Activity:
Restate the data word for word and leave the images out.

Source data:
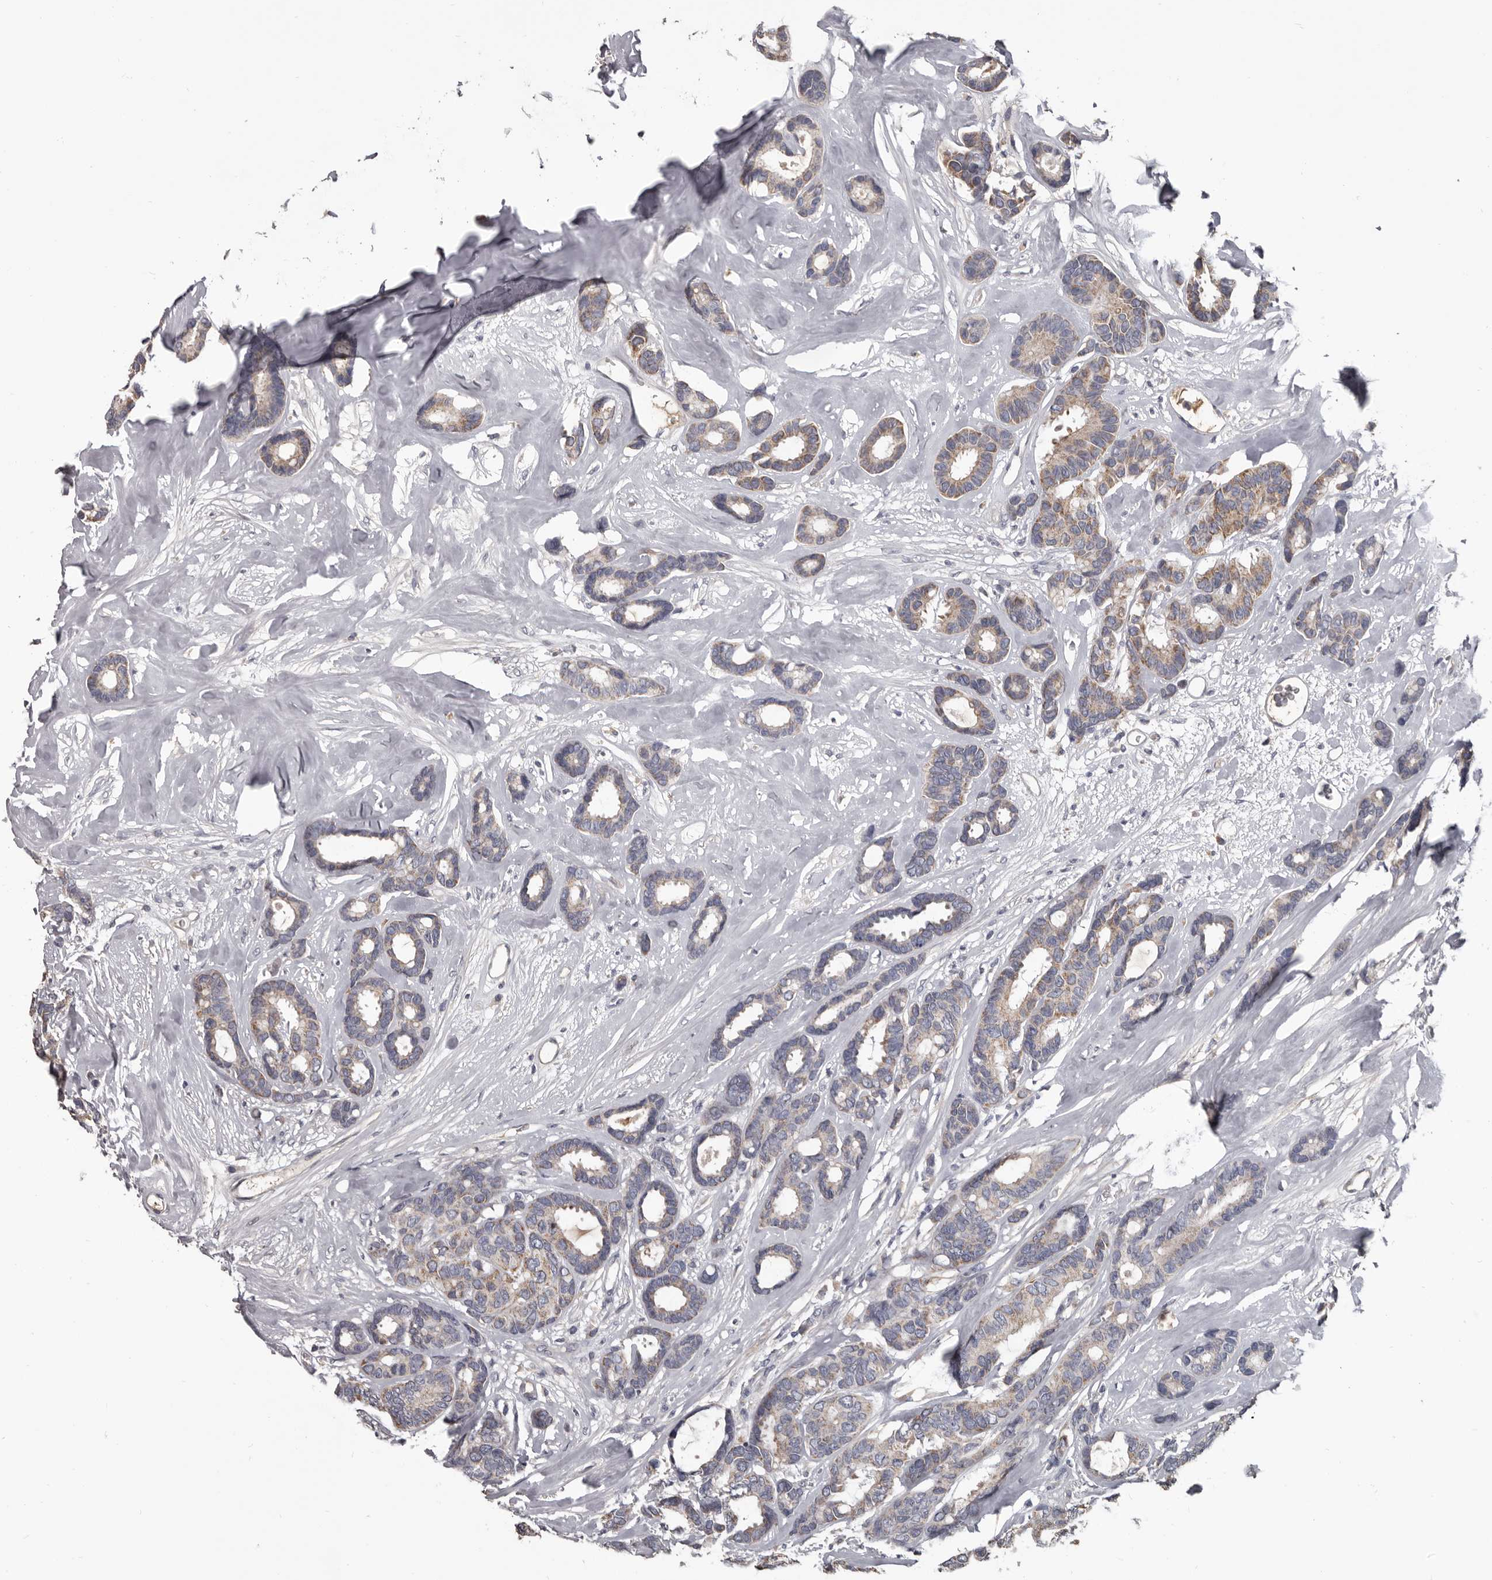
{"staining": {"intensity": "weak", "quantity": "25%-75%", "location": "cytoplasmic/membranous"}, "tissue": "breast cancer", "cell_type": "Tumor cells", "image_type": "cancer", "snomed": [{"axis": "morphology", "description": "Duct carcinoma"}, {"axis": "topography", "description": "Breast"}], "caption": "High-magnification brightfield microscopy of infiltrating ductal carcinoma (breast) stained with DAB (3,3'-diaminobenzidine) (brown) and counterstained with hematoxylin (blue). tumor cells exhibit weak cytoplasmic/membranous staining is identified in about25%-75% of cells.", "gene": "ALDH5A1", "patient": {"sex": "female", "age": 87}}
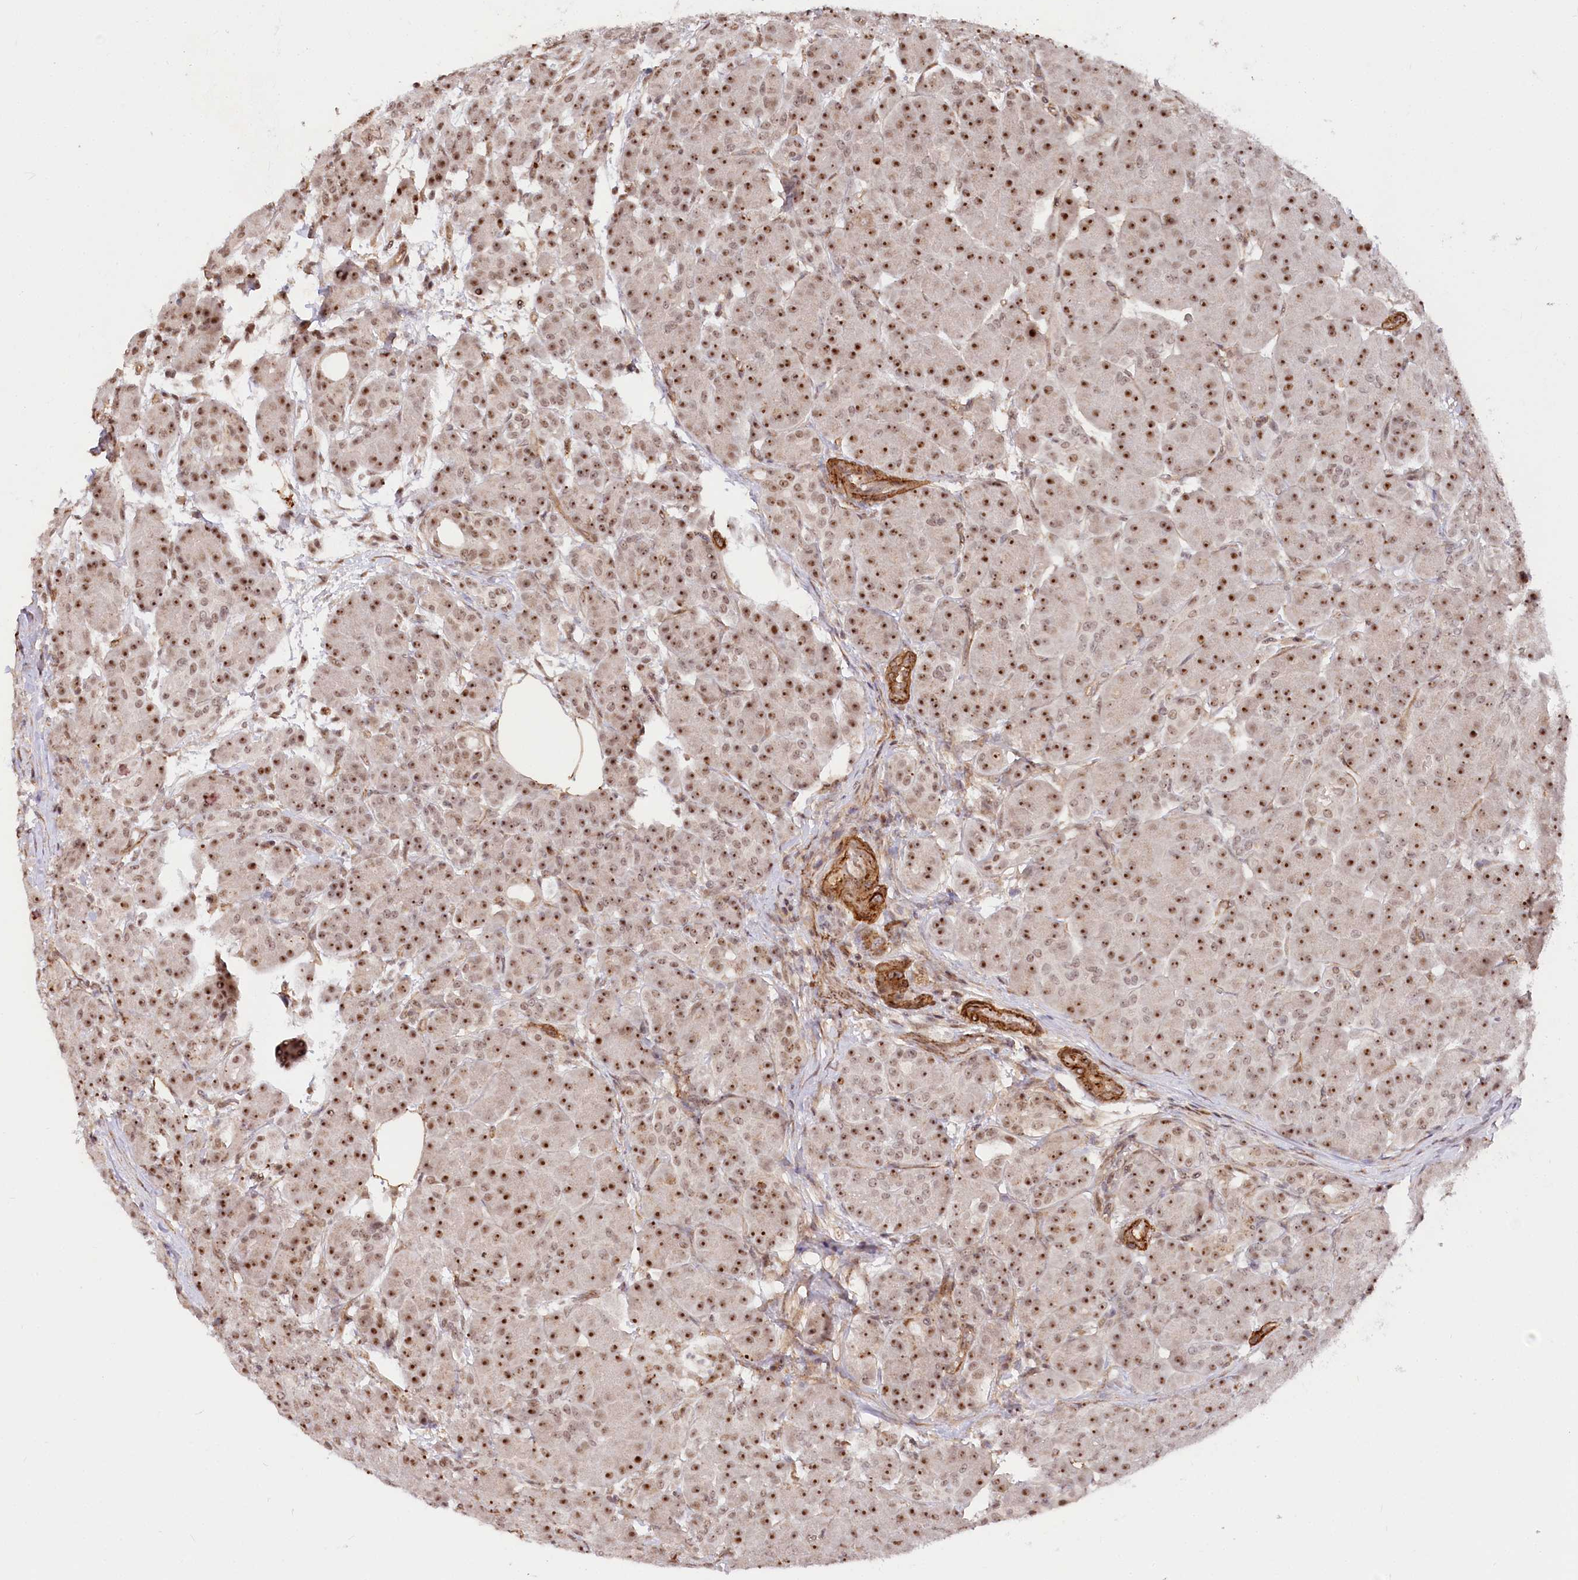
{"staining": {"intensity": "strong", "quantity": "25%-75%", "location": "cytoplasmic/membranous,nuclear"}, "tissue": "pancreas", "cell_type": "Exocrine glandular cells", "image_type": "normal", "snomed": [{"axis": "morphology", "description": "Normal tissue, NOS"}, {"axis": "topography", "description": "Pancreas"}], "caption": "A photomicrograph showing strong cytoplasmic/membranous,nuclear staining in approximately 25%-75% of exocrine glandular cells in benign pancreas, as visualized by brown immunohistochemical staining.", "gene": "GNL3L", "patient": {"sex": "male", "age": 63}}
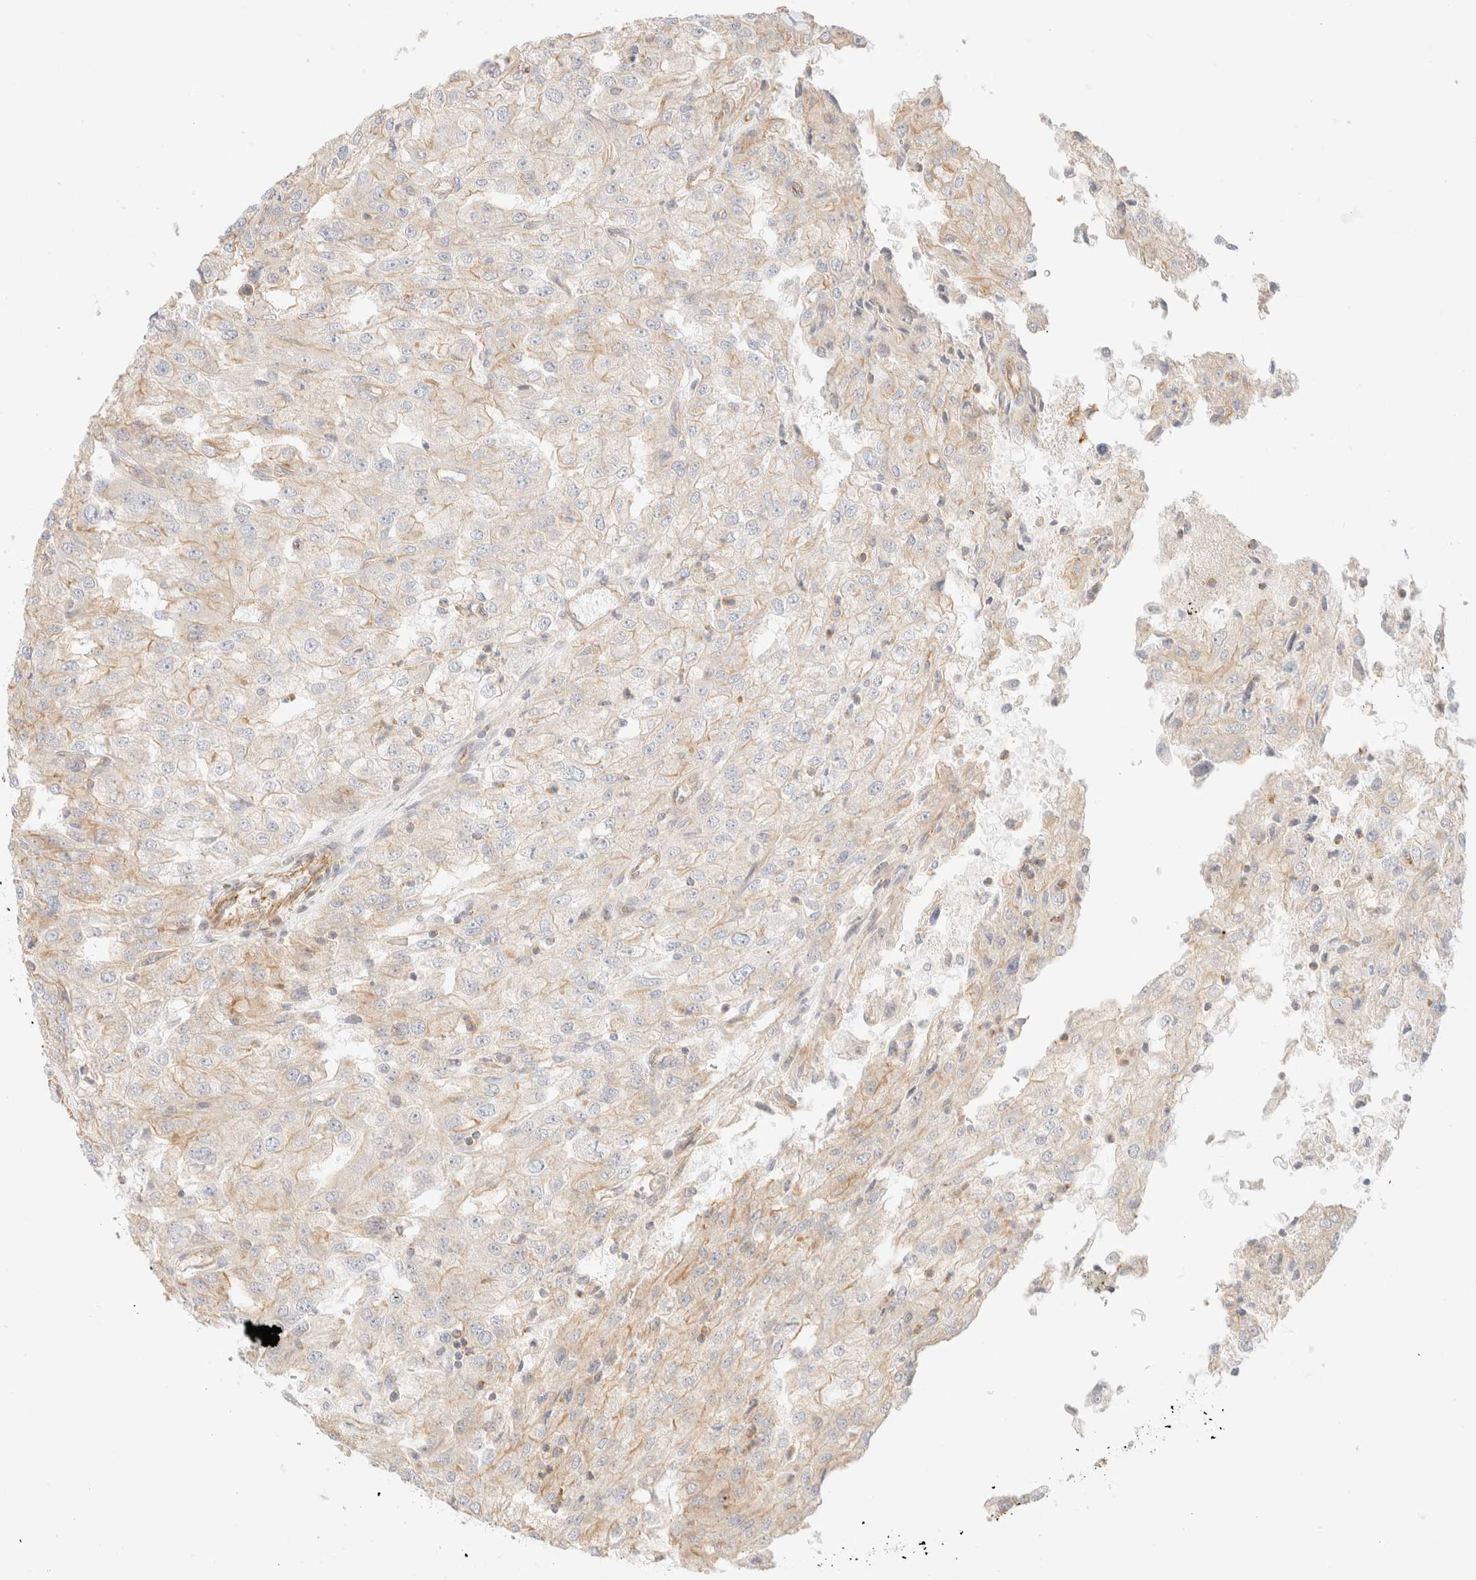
{"staining": {"intensity": "weak", "quantity": "<25%", "location": "cytoplasmic/membranous"}, "tissue": "renal cancer", "cell_type": "Tumor cells", "image_type": "cancer", "snomed": [{"axis": "morphology", "description": "Adenocarcinoma, NOS"}, {"axis": "topography", "description": "Kidney"}], "caption": "IHC histopathology image of neoplastic tissue: renal adenocarcinoma stained with DAB (3,3'-diaminobenzidine) exhibits no significant protein expression in tumor cells.", "gene": "MYO10", "patient": {"sex": "female", "age": 54}}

Exercise response:
{"staining": {"intensity": "weak", "quantity": "25%-75%", "location": "cytoplasmic/membranous"}, "tissue": "breast cancer", "cell_type": "Tumor cells", "image_type": "cancer", "snomed": [{"axis": "morphology", "description": "Duct carcinoma"}, {"axis": "topography", "description": "Breast"}], "caption": "High-magnification brightfield microscopy of infiltrating ductal carcinoma (breast) stained with DAB (3,3'-diaminobenzidine) (brown) and counterstained with hematoxylin (blue). tumor cells exhibit weak cytoplasmic/membranous staining is identified in about25%-75% of cells.", "gene": "ALDH5A1", "patient": {"sex": "female", "age": 87}}
{"staining": {"intensity": "strong", "quantity": "25%-75%", "location": "cytoplasmic/membranous,nuclear"}, "tissue": "pancreas", "cell_type": "Exocrine glandular cells", "image_type": "normal", "snomed": [{"axis": "morphology", "description": "Normal tissue, NOS"}, {"axis": "topography", "description": "Pancreas"}], "caption": "A photomicrograph showing strong cytoplasmic/membranous,nuclear staining in approximately 25%-75% of exocrine glandular cells in benign pancreas, as visualized by brown immunohistochemical staining.", "gene": "GNL3L", "patient": {"sex": "male", "age": 63}}
{"staining": {"intensity": "weak", "quantity": "<25%", "location": "cytoplasmic/membranous"}, "tissue": "renal cancer", "cell_type": "Tumor cells", "image_type": "cancer", "snomed": [{"axis": "morphology", "description": "Adenocarcinoma, NOS"}, {"axis": "topography", "description": "Kidney"}], "caption": "IHC histopathology image of neoplastic tissue: renal adenocarcinoma stained with DAB (3,3'-diaminobenzidine) exhibits no significant protein expression in tumor cells.", "gene": "MYO10", "patient": {"sex": "female", "age": 54}}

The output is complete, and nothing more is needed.